There were good times, too. Bottles of wine and rambling conversations, nights we climbed out the window on the the roof, hours I spent talking on the the phone with The Twin, gabbing and wandering in circles through the apartment. The time Steph and I melted a patch of carpet while conducting an ad-hoc ceremony to release negative vibes and boys who didn't love us. I remember painting the walls with T-bone when I first moved in, the care he took in teaching me how to do it right, like passing down a family tradition, the way he bought me all the paint but didn't say a word, even about the bright tangerine orange color. I remember the first time Spangles came over, for spaghetti, when we were both kinda realizing that we both kinda liked each other.

This is the apartment that got me where I am today.
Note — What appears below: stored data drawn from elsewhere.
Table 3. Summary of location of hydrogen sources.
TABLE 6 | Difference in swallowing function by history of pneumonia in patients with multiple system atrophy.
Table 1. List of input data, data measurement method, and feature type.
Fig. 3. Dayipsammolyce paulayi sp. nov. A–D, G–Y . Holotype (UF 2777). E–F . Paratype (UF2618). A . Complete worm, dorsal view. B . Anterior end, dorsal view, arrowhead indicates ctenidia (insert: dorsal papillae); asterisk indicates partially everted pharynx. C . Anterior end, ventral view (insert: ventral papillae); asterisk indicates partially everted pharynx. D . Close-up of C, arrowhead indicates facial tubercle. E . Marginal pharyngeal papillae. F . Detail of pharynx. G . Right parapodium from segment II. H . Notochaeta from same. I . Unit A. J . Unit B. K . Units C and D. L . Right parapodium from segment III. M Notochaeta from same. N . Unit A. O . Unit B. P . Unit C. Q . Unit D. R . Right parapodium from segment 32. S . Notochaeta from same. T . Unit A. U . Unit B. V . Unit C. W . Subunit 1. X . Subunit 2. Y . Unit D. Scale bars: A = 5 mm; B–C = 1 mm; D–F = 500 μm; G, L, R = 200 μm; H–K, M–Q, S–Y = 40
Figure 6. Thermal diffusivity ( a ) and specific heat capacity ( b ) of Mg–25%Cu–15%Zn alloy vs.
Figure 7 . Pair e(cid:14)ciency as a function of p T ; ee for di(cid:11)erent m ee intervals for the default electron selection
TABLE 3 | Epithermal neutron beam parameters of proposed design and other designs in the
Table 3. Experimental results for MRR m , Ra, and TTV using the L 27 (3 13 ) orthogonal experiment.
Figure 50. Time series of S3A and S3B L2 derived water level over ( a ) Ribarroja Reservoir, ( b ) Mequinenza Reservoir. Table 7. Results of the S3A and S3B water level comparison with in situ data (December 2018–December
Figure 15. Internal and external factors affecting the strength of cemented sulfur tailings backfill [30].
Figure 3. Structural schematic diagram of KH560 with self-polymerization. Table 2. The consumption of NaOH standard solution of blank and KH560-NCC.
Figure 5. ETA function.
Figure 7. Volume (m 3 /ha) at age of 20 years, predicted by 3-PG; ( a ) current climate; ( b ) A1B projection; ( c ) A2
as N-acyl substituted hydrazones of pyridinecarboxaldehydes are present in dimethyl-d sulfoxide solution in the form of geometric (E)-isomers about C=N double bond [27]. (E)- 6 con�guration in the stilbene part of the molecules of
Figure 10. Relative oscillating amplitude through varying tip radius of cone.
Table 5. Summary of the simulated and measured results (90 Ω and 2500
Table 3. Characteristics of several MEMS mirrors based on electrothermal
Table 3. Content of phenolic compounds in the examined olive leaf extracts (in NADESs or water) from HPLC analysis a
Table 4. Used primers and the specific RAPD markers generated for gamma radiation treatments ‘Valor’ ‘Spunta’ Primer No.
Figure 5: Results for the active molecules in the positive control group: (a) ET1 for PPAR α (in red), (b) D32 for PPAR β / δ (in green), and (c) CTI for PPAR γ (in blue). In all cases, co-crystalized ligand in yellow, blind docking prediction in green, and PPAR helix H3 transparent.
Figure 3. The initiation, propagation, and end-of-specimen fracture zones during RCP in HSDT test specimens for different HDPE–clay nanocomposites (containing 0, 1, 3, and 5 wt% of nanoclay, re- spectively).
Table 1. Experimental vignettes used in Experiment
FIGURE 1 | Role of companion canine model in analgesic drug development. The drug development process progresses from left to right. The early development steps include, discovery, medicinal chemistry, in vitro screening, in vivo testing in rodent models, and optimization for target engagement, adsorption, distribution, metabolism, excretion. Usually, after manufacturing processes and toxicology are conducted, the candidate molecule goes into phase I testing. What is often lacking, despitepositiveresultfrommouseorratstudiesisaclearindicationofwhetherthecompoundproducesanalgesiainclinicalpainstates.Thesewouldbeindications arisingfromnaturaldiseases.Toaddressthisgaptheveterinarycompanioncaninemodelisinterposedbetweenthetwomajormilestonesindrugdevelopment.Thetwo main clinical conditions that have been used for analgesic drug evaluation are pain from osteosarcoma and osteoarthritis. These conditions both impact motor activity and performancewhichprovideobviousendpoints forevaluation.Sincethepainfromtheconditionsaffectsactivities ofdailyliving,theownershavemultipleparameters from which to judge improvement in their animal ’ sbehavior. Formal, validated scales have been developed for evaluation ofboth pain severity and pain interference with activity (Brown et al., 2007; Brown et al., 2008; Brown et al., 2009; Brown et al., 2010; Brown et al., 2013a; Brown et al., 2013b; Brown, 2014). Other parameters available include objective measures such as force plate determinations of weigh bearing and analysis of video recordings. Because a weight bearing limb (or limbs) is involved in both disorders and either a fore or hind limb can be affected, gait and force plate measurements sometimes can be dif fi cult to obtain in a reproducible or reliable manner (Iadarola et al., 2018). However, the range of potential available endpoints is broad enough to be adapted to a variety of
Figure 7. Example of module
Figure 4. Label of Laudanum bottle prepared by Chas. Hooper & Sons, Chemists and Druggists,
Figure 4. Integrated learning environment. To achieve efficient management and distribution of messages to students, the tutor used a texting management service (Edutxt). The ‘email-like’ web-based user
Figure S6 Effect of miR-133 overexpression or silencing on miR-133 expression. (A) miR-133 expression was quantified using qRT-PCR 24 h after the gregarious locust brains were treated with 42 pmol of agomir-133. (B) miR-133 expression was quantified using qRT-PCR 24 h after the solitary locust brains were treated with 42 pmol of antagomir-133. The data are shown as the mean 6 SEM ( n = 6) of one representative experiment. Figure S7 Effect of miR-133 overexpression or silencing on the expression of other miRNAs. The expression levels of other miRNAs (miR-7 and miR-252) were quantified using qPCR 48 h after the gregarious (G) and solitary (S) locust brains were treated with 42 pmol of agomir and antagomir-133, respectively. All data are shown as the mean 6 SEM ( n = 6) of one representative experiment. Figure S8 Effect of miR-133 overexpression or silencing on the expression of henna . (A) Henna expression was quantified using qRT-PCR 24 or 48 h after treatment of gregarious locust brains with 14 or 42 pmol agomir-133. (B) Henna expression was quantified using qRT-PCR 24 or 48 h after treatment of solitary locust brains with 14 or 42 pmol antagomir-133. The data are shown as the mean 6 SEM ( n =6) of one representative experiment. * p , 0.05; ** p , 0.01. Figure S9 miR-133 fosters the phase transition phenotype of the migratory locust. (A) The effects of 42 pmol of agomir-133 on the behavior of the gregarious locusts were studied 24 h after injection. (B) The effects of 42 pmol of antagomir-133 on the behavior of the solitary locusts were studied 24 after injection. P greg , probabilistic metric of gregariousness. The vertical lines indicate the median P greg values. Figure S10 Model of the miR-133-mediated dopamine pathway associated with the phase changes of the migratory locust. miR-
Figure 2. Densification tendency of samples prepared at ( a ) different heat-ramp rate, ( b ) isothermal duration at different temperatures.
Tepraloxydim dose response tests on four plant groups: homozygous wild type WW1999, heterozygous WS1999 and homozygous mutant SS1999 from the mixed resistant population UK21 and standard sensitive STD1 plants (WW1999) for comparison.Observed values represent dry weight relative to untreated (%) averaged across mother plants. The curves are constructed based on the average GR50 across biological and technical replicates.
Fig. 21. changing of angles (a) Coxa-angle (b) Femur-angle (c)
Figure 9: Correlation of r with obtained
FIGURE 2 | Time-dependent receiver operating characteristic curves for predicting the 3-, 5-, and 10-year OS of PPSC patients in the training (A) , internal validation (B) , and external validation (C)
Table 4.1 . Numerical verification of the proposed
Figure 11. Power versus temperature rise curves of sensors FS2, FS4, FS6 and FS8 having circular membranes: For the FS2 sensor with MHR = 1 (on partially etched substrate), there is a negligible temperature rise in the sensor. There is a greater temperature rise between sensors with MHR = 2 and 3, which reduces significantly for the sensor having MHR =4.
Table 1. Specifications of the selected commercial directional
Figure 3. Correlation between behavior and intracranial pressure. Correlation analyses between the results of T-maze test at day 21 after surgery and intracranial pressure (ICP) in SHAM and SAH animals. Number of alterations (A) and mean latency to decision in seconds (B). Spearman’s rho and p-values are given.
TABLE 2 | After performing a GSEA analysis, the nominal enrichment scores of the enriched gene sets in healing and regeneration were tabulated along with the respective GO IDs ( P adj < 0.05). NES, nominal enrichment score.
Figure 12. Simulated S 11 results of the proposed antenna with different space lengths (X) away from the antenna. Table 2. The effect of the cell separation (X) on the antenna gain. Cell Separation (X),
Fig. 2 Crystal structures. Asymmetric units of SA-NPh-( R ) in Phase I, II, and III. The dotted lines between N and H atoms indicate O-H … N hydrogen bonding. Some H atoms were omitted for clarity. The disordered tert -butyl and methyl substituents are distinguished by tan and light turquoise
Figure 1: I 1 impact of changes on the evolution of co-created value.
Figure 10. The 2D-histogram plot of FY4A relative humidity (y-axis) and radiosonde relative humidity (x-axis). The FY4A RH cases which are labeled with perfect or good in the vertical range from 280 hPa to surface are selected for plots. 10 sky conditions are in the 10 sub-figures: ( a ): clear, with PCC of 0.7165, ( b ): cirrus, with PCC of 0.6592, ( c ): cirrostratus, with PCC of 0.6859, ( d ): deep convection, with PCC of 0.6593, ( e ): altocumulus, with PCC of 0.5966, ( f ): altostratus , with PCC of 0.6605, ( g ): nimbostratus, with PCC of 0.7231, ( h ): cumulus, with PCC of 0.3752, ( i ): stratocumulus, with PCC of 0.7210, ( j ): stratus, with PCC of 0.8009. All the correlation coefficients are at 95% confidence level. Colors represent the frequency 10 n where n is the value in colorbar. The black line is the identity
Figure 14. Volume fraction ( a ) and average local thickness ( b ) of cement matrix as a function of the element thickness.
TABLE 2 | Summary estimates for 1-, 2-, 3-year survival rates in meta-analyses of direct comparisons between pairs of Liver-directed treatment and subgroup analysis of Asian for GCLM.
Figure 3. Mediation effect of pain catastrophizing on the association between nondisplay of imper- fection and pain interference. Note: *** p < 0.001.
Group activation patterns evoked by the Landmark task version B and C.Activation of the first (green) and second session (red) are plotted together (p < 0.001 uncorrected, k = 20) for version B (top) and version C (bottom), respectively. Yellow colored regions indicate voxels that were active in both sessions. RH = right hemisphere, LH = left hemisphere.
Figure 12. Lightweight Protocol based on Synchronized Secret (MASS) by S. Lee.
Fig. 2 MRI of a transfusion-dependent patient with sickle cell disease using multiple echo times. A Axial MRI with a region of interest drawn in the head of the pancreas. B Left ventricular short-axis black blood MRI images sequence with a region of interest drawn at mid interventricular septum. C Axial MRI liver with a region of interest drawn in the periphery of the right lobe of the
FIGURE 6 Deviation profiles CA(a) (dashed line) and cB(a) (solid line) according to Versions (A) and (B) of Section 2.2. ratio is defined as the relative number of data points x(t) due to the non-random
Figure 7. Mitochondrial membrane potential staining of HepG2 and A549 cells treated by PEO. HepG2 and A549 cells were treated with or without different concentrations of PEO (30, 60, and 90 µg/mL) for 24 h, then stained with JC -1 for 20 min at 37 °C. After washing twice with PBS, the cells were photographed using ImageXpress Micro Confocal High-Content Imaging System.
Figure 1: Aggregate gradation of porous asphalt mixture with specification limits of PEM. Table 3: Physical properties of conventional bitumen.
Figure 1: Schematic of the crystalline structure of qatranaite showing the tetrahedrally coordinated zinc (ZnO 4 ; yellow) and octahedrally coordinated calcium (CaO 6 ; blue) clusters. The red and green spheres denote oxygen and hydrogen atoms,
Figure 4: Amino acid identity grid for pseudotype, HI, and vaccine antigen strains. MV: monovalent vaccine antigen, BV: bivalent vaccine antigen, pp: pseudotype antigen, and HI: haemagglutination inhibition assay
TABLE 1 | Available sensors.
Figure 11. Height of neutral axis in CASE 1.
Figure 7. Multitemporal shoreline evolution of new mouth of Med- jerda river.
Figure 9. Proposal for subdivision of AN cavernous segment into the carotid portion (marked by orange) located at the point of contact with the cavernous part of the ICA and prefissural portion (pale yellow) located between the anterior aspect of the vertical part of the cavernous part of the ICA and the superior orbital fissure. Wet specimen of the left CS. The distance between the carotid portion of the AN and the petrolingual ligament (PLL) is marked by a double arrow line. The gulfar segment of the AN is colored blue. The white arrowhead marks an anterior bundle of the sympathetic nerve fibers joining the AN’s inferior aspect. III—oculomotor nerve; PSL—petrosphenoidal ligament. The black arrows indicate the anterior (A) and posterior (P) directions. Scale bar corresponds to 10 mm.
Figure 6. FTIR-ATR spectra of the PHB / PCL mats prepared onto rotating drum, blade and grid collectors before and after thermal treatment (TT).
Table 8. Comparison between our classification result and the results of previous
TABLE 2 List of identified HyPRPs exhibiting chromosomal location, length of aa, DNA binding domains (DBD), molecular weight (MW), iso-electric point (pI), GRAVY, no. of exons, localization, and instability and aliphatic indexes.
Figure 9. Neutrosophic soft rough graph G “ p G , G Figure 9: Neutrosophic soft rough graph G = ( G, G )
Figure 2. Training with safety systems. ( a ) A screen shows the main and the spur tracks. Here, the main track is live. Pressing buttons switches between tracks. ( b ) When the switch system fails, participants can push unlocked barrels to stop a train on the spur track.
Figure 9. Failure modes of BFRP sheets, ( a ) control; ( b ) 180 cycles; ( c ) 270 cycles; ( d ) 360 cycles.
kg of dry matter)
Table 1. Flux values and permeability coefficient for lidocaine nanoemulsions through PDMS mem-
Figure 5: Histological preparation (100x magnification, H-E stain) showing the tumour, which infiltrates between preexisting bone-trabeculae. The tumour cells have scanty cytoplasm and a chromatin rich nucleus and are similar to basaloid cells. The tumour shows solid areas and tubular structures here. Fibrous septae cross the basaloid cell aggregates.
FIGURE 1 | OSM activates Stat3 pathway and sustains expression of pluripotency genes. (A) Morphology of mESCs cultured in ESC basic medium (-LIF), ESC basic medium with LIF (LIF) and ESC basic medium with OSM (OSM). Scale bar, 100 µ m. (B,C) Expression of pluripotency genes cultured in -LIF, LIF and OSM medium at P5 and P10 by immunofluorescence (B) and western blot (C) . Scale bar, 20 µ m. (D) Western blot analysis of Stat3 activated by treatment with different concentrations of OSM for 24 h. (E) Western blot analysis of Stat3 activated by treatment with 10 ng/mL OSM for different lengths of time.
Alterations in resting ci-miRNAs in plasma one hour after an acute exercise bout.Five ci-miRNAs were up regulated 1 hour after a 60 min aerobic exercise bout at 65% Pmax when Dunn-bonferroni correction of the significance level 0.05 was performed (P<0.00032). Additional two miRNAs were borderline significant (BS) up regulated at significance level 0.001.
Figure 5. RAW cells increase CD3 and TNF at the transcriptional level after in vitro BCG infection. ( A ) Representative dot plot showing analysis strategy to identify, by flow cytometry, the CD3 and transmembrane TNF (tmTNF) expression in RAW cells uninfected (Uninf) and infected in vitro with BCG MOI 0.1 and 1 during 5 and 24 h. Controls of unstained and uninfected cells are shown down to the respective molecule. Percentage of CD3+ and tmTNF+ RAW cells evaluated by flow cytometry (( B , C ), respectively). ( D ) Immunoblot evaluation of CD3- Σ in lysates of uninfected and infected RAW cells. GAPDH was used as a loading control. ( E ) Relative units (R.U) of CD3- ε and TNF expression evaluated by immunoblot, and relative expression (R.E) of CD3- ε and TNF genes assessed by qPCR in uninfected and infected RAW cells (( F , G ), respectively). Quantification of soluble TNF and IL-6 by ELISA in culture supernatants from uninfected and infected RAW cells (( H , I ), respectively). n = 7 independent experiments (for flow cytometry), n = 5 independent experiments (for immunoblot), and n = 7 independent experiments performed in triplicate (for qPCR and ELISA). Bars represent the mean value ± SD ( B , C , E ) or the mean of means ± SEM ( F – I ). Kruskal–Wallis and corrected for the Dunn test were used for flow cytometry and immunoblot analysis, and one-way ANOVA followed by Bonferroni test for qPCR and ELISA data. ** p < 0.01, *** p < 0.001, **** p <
Who was it that said, praise the bridge that carried you over?

And even though I'm ready for greener pastures, preferably pastures to which I have exclusive access through a back door, I'm realizing that old truth about how beginnings and ends are hopelessly intertwined. I'm realizing that I do keep getting older, and even though I'm still young, I'm not that young, I'm not the child that I once was. I can rent a car without the extra fee, I can apply for an apartment without a co-signer, I can roast a chicken and serve it to guests. I'm remembering that this, right here, is my life, in which I'm in the process of writing the story of my twenties. The stories which, when my elders told me theirs, seemed so set in stone, so final, as if they had simply been the decree of the Fates from the very beginning, not an uncertain present with an uncertain outcome.

It's just the passage of time, the most dependable thing on the block, and yet it's always finding new ways to sneak up on you. Surprise!!! You are older. Surprise!!! You are moving in. Surprise!!! You are moving out.

What can you do but shake your head, after the shock wears off, and say "You again. You get me every time." And try to smile, and try to be grateful that you will be allowed to move again, move anywhere at all.

Here is my send-off, from Dominique Brown's article:

I settle into my new home; its healing balm has been there all along, nestled in a sofa that beckons me to pick up a book, hovering outside the window inviting me to take a walk. I find room in my life again for love of the world, let the quiet of solitary moments steal over me, give myself over to joy. What a surprise! That I can cook a meal for my children, or take a long walk on the beach, or watch an osprey wheel through the sky, or set down a page of thoughts — these are moments of grace. Old Testament loving-kindness, the stuff of everyday life.

One adventure is over; it is time for another. I have a different kind of work to do now.

1 comment:

schoolmarmalade said...

ouch ouch ouch ouch my heart. i don't have words but luckily you probably already know what I mean to say.